Der Künstler, der sich selbstironisch gerne „Kritzler“nannte, war von Persönlichkeiten wie Paul Klee, Wassily Kandinsky, Pablo Picasso oder Joan Miró nachhaltig beeinflusst. Mehrfache Paris-Aufenthalte in der Zeit zwischen 1954 und 1962 führten ihn an die internationale Moderne heran. Das Mitglied der Wiener Secession vertrat Österreich bereits 1956 auf der Kunstbiennale in Venedig, in den folgenden Jahrzehnten pflegte er – ohne aber von Eitelkeiten geprägt zu sein – sein Künstlerimage, trat oft mit Mütze und Virginia auf.

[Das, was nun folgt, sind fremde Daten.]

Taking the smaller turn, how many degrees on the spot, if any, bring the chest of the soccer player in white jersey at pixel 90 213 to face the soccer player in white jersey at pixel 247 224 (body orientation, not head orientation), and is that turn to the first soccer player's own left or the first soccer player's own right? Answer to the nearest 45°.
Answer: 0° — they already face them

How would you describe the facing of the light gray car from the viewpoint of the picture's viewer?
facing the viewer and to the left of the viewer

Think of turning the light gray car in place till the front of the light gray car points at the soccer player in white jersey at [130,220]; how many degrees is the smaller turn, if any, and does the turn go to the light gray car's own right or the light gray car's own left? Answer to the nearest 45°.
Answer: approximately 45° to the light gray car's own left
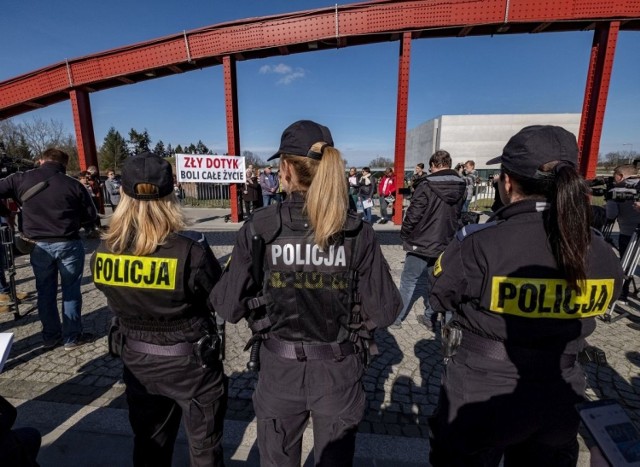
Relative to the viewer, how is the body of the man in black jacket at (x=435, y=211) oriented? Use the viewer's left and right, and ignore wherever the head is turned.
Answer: facing away from the viewer and to the left of the viewer

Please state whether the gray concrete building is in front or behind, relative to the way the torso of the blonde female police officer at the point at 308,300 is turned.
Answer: in front

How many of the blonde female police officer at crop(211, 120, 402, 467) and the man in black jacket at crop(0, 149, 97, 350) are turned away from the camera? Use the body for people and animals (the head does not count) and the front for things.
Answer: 2

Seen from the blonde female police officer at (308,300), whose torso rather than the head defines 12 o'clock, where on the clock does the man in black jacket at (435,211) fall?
The man in black jacket is roughly at 1 o'clock from the blonde female police officer.

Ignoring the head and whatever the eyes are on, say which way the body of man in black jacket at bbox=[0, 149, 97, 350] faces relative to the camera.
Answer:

„Abstrakte Kunst ist Handschrift, Farbe, Tanz, Spiel und Geschwindigkeit“, sagte Staudacher und alle diese Begriffe schwingen in seiner Kunst mit. Seine Gemälde sind Kampfplätze der Emotionen, er verdichtete seine Empfindungen und Gefühle auf eine überaus prägnante Weise – ausufernd, nicht spartanisch, lustvoll, nicht intellektuell aufgeladen, sinnlich, nie spröde. In seiner kompromisslos-expressiven Bestimmtheit wurde Hans Staudacher zu einem der wichtigsten heimischen Künstler im Nachkriegsösterreich. Das Temperament des Kärntners mit Weltkunstambitionen prägte Künstlergenerationen und Epigonen – zahlreiche Staudacher-Fälschungen sind im Umlauf. Anders als etliche seiner Kollegen hat Staudacher sein aktives künstlerisches Schaffen im Alter beendet: Auch Kreative dürfen in Pension gehen. So bleibt sein Werk frisch, jugendlich, kraftvoll.